Go through the following data and transcribe exactly the stretch of lines from the one holding "398 430 426" to the one holding "490 95 519 62", both included.

[Stored items from a collection]
━━━

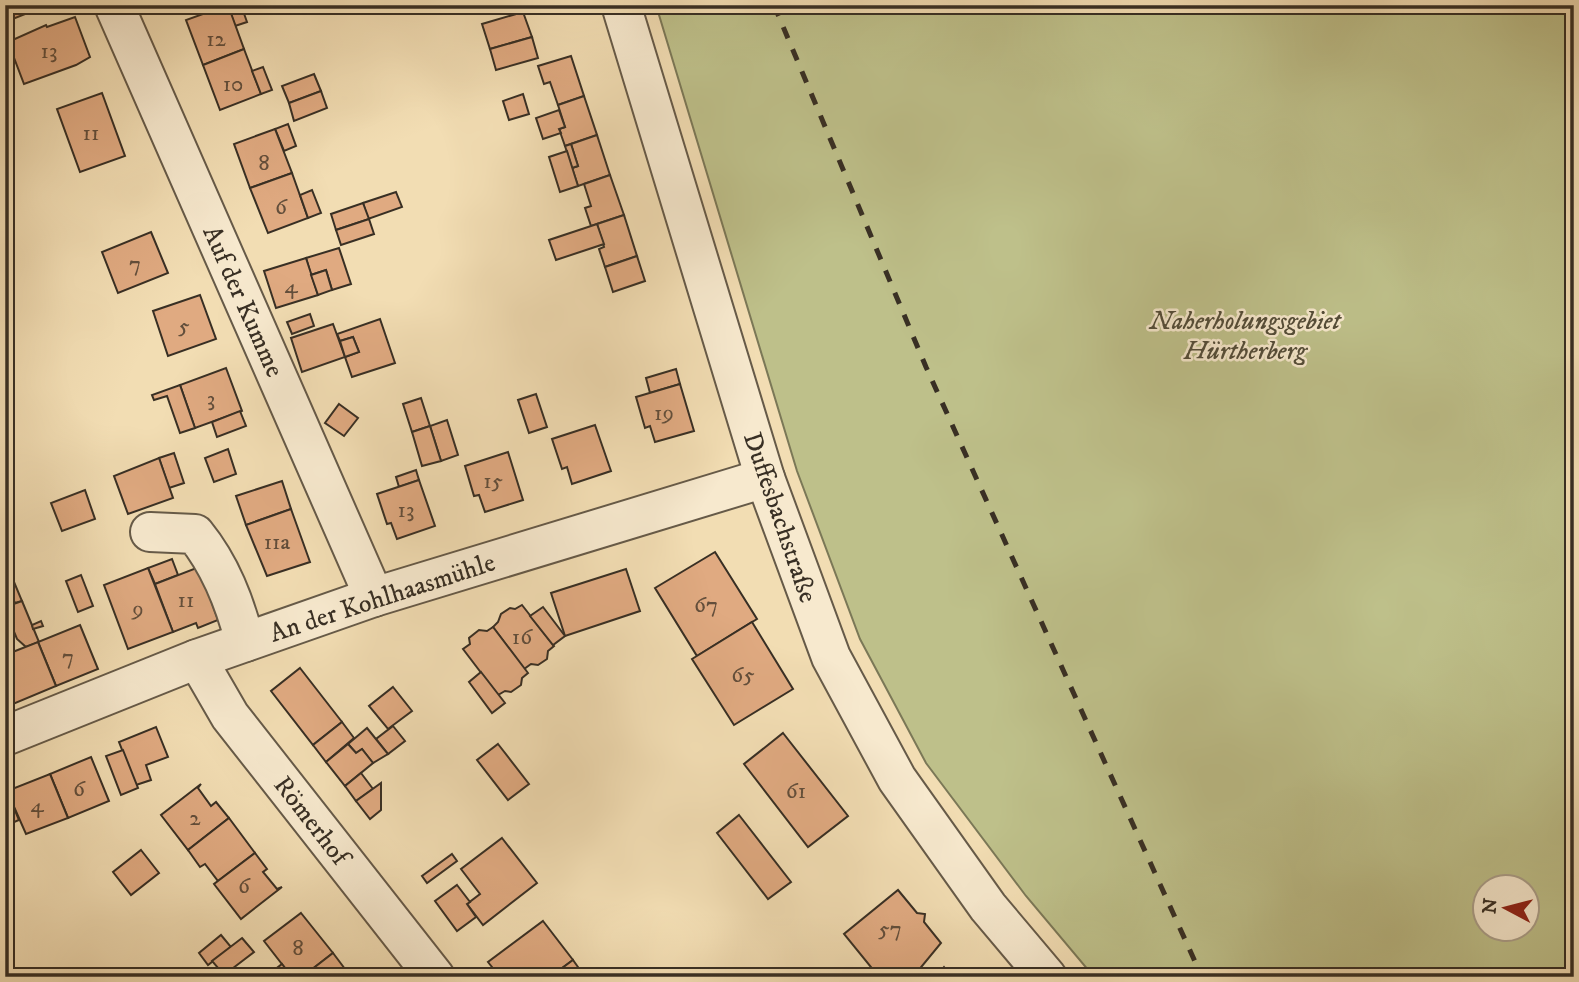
<svg xmlns="http://www.w3.org/2000/svg" width="1579" height="982" font-family="'IM FELL DW Pica',serif">
  <style>
    .green { fill: #bec08a; stroke: #7b7857; stroke-width: 2; fill-rule: evenodd }
    .building { fill: #e0aa81; stroke: #382f24; stroke-width: 2 }
    .lines { fill: none; stroke-linecap: round; stroke-linejoin: round }
    .minor-casing { stroke: #665a48; stroke-width: 42 }
    .minor { stroke: #f7e9ce; stroke-width: 38 }
    .rail { stroke: #382f24; stroke-width: 5; stroke-dasharray: 12 12; stroke-linecap: butt }
    .labels { text-anchor: middle; stroke-width: 5; stroke-linejoin: round; paint-order: stroke }
    .number-label { font-size: 23px; fill: #624e3b }
    .street-label { font-size: 26px; fill: #382f24; stroke: #f7e9ce }
    .park-label { font-size: 26px; font-style: italic; fill: #534c38; stroke: #f7e9ce }
  </style>
  <rect width="100%" height="100%" fill="#f2ddb3"/>
  <filter id="stains"><feTurbulence type="fractalNoise" baseFrequency=".00286" numOctaves="4"/><feColorMatrix values="0 0 0 0 .2 0 0 0 0 .09 0 0 0 0 .02 0 0 0 .5 -.17"/></filter>
  <radialGradient id="worn" r=".72"><stop offset=".6" stop-color="#630" stop-opacity="0"/><stop offset="1" stop-color="#630" stop-opacity=".3"/></radialGradient>
  <!-- green -->
  <path class="green" d="M656 5H1574V977H1094L1026 896 926 763 860 639 797 471ZM1484 888H1526V930H1484Z"/>
  <!-- building -->
  <g class="building">
    <path d="M5 5H26L28 13 5 22Z"/>
    <path d="M228 5H241L247 22 235 26Z"/>
    <path d="M228 5 244 49 203 65 186 20Z"/>
    <path d="M521 5H550L524 14Z"/>
    <path d="M523 12 532 37 490 49 482 24Z"/>
    <path d="M75 17 90 57 76 65 24 84 8 42 46 25 47 27Z"/>
    <path d="M532 37 538 58 496 70 490 49Z"/>
    <path d="M244 49 261 94 220 110 203 65Z"/>
    <path d="M571 56 584 96 558 105 550 82 544 84 538 66Z"/>
    <path d="M263 67 272 90 261 94 252 71Z"/>
    <path d="M314 74 321 91 289 103 282 86Z"/>
    <path d="M321 91 327 108 294 121 289 103Z"/>
    <path d="M102 93 125 156 80 172 57 109Z"/>
    <path d="M523 94 529 114 509 120 503 101Z"/>
    <path d="M584 96 597 135 565 146 559 129 565 127 558 105Z"/>
    <path d="M559 110 565 127 559 129 561 133 543 139 536 118Z"/>
    <path d="M288 124 296 146 284 151 275 129Z"/>
    <path d="M275 129 292 173 250 188 234 144Z"/>
    <path d="M597 135 610 175 578 186 572 168 578 166 571 144Z"/>
    <path d="M571 144 578 166 572 168 565 146Z"/>
    <path d="M567 151 578 186 560 192 549 157Z"/>
    <path d="M292 173 308 218 268 233 250 188Z"/>
    <path d="M610 175 624 215 591 226 585 208 591 206 584 184Z"/>
    <path d="M312 190 321 213 308 218 300 195Z"/>
    <path d="M396 192 402 207 368 219 363 203Z"/>
    <path d="M363 203 369 219 336 230 331 214Z"/>
    <path d="M624 215 637 256 605 267 599 249 604 247 597 224Z"/>
    <path d="M369 219 374 234 341 245 336 230Z"/>
    <path d="M597 224 604 244 556 260 549 240Z"/>
    <path d="M151 232 168 273 118 293 102 252Z"/>
    <path d="M339 248 351 284 332 290 326 270 311 275 306 258Z"/>
    <path d="M637 256 645 281 613 292 605 267Z"/>
    <path d="M306 258 318 295 276 308 264 271Z"/>
    <path d="M326 270 332 290 318 295 311 275Z"/>
    <path d="M200 295 216 339 168 356 153 311Z"/>
    <path d="M310 314 314 326 292 334 287 322Z"/>
    <path d="M380 319 395 363 352 377 345 357 359 352 353 337 340 341 337 334Z"/>
    <path d="M333 324 345 357 302 372 291 338Z"/>
    <path d="M353 337 359 352 345 357 340 341Z"/>
    <path d="M226 368 242 411 195 428 180 385Z"/>
    <path d="M676 369 680 384 650 393 646 378Z"/>
    <path d="M680 384 694 431 655 442 650 426 645 428 636 397Z"/>
    <path d="M180 385 195 428 180 433 167 396 154 400 152 395Z"/>
    <path d="M536 394 547 427 529 433 518 400Z"/>
    <path d="M421 398 430 426 412 432 403 404Z"/>
    <path d="M339 404 358 418 344 436 325 423Z"/>
    <path d="M240 411 246 426 217 437 212 422Z"/>
    <path d="M447 420 458 455 441 461 430 426Z"/>
    <path d="M595 425 611 471 572 484 567 467 562 469 552 439Z"/>
    <path d="M430 426 441 461 422 466 412 432Z"/>
    <path d="M228 449 236 474 214 482 205 458Z"/>
    <path d="M508 452 523 500 485 512 479 495 474 496 465 466Z"/>
    <path d="M174 453 184 483 169 488 159 458Z"/>
    <path d="M159 458 173 498 128 514 114 476Z"/>
    <path d="M416 470 419 480 399 487 396 477Z"/>
    <path d="M419 480 435 526 397 539 391 523 387 524 377 494Z"/>
    <path d="M282 481 291 509 246 525 236 496Z"/>
    <path d="M85 490 95 519 62 531 51 503Z"/>
    <path d="M291 509 310 562 267 576 246 525Z"/>
    <path d="M715 552 757 619 697 656 655 588Z"/>
    <path d="M172 559 178 575 155 584 148 568Z"/>
    <path d="M199 567 218 620 198 628 196 623 173 632 155 584Z"/>
    <path d="M148 568 173 632 128 649 104 585Z"/>
    <path d="M626 569 640 611 565 636 551 593Z"/>
    <path d="M9 570 22 601 15 603 13 599 5 602V571Z"/>
    <path d="M81 575 93 606 78 612 66 581Z"/>
    <path d="M22 601 39 642 26 647 17 639 5 610V607Z"/>
    <path d="M522 605 554 646 548 651 547 659 538 665 531 664 524 669 493 627 498 622 501 614 510 608 515 609Z"/>
    <path d="M543 607 565 636 553 645 530 616Z"/>
    <path d="M41 621 43 626 33 629 32 625Z"/>
    <path d="M752 622 793 689 734 725 692 659Z"/>
    <path d="M80 625 98 669 56 686 38 642Z"/>
    <path d="M493 627 528 673 522 678 521 685 511 692 505 691 498 695 463 649 470 644 469 638 479 630 487 631Z"/>
    <path d="M38 642 56 686 13 704 5 684V655Z"/>
    <path d="M300 668 342 722 313 745 271 691Z"/>
    <path d="M481 672 505 703 492 713 469 682Z"/>
    <path d="M393 687 412 711 388 729 369 706Z"/>
    <path d="M342 722 354 738 326 762 313 745Z"/>
    <path d="M393 726 405 741 388 754 376 739Z"/>
    <path d="M156 727 168 757 146 765 151 780 136 785 119 742Z"/>
    <path d="M367 728 388 754 373 763 362 749 356 753 348 744Z"/>
    <path d="M783 733 848 816 808 847 744 764Z"/>
    <path d="M348 744 356 753 362 749 373 763 345 786 326 762Z"/>
    <path d="M498 744 529 784 508 800 477 760Z"/>
    <path d="M123 750 138 788 121 795 106 756Z"/>
    <path d="M91 757 109 801 68 818 50 774Z"/>
    <path d="M361 773 373 789 356 801 345 786Z"/>
    <path d="M50 774 68 818 26 834 7 791Z"/>
    <path d="M381 783V810L370 819 356 801Z"/>
    <path d="M201 784 198 788 211 806 216 802 229 818 188 850 161 815Z"/>
    <path d="M7 791 19 820 5 826V792Z"/>
    <path d="M739 815 791 882 768 899 717 833Z"/>
    <path d="M229 818 255 853 218 881 205 864 200 867 188 850Z"/>
    <path d="M502 838 537 883 483 925 467 904 480 894 461 869Z"/>
    <path d="M141 850 159 873 131 895 113 872Z"/>
    <path d="M255 853 267 869 263 872 277 889 282 887 241 919 214 884Z"/>
    <path d="M452 854 457 861 427 883 422 876Z"/>
    <path d="M457 885 470 902 467 904 476 917 457 931 435 901Z"/>
    <path d="M898 890 917 913 925 914 924 922 941 943 913 977H879L844 934Z"/>
    <path d="M301 913 333 953 302 977H292L264 941Z"/>
    <path d="M543 921 573 960 550 977H500L488 962Z"/>
    <path d="M221 935 231 947 208 965 199 953Z"/>
    <path d="M242 938 254 952 224 975 212 961Z"/>
    <path d="M333 953 351 977H302Z"/>
    <path d="M573 960 585 977H550Z"/>
    <path d="M282 964 292 977H277L273 971Z"/>
    <path d="M944 967 952 977H936Z"/>
  </g>
  <g class="lines">
    <defs>
      <g id="minor">
        <path d="M114 5 374 597"/>
        <path d="M621 5 765 478 831 657 897 779 988 907 1047 977"/>
        <path d="M150 532 195 534C221 566 235 603 245 642"/>
        <path d="M197 659 230 716 435 977"/>
        <path d="M5 736 197 659 374 597 765 478"/>
      </g>
    </defs>
    <!-- minor casing -->
    <use href="#minor" class="minor-casing"/>
    <!-- minor -->
    <use href="#minor" class="minor"/>
    <!-- rail -->
    <path class="rail" d="M774 5 926 367 1202 977"/>
  </g>
  <g class="labels">
    <!-- number labels -->
    <g class="number-label">
      <text x="216" y="46">12</text>
      <text x="49" y="58">13</text>
      <text x="233" y="91">10</text>
      <text x="91" y="140">11</text>
      <text x="264" y="170">8</text>
      <text x="281" y="214">6</text>
      <text x="135" y="271">7</text>
      <text x="291" y="293">4</text>
      <text x="184" y="333">5</text>
      <text x="211" y="406">3</text>
      <text x="664" y="420">19</text>
      <text x="493" y="488">15</text>
      <text x="406" y="517">13</text>
      <text x="277" y="549">11a</text>
      <text x="186" y="607">11</text>
      <text x="706" y="612">67</text>
      <text x="138" y="616">9</text>
      <text x="522" y="644">16</text>
      <text x="68" y="664">7</text>
      <text x="743" y="682">65</text>
      <text x="79" y="796">6</text>
      <text x="796" y="798">61</text>
      <text x="37" y="812">4</text>
      <text x="195" y="825">2</text>
      <text x="244" y="893">6</text>
      <text x="890" y="936">57</text>
      <text x="298" y="955">8</text>
    </g>
    <!-- street labels -->
    <g class="street-label">
      <text transform="translate(244 301) rotate(66)" y="9">Auf der Kumme</text>
      <text transform="translate(781 517) rotate(71)" y="9">Duffesbachstraße</text>
      <text transform="translate(382 597) rotate(-18)" y="9">An der Kohlhaasmühle</text>
      <text transform="translate(312 820) rotate(52)" y="9">Römerhof</text>
    </g>
    <!-- park labels -->
    <g class="park-label">
      <text x="1245" y="329">Naherholungsgebiet<tspan x="1245" dy="30">Hürtherberg</tspan></text>
    </g>
  </g>
  <!-- margin -->
  <rect width="1579" height="982" fill="none" stroke="#f2ddb3" stroke-width="28"/>
  <rect x="7" y="7" width="1565" height="968" fill="none" stroke="#382f24" stroke-width="3.5"/>
  <rect x="14" y="14" width="1551" height="954" fill="none" stroke="#382f24" stroke-width="2"/>
  <!-- north arrow -->
  <g transform="translate(1506 908) rotate(277)"><circle r="33" fill="#f7e9ce" stroke="#ab9f8a" stroke-width="2"/>
  <path d="M0-5L12 26L0 18L-12 26Z" fill="#8f2418"/>
  <text y="-10" font-size="19" font-weight="bold" text-anchor="middle" fill="#382f24">N</text>
  </g>
  <rect width="100%" height="100%" filter="url(#stains)"/>
  <rect width="100%" height="100%" fill="url(#worn)"/>
</svg>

━━━

| Task answer |
    <path d="M421 398 430 426 412 432 403 404Z"/>
    <path d="M339 404 358 418 344 436 325 423Z"/>
    <path d="M240 411 246 426 217 437 212 422Z"/>
    <path d="M447 420 458 455 441 461 430 426Z"/>
    <path d="M595 425 611 471 572 484 567 467 562 469 552 439Z"/>
    <path d="M430 426 441 461 422 466 412 432Z"/>
    <path d="M228 449 236 474 214 482 205 458Z"/>
    <path d="M508 452 523 500 485 512 479 495 474 496 465 466Z"/>
    <path d="M174 453 184 483 169 488 159 458Z"/>
    <path d="M159 458 173 498 128 514 114 476Z"/>
    <path d="M416 470 419 480 399 487 396 477Z"/>
    <path d="M419 480 435 526 397 539 391 523 387 524 377 494Z"/>
    <path d="M282 481 291 509 246 525 236 496Z"/>
    <path d="M85 490 95 519 62 531 51 503Z"/>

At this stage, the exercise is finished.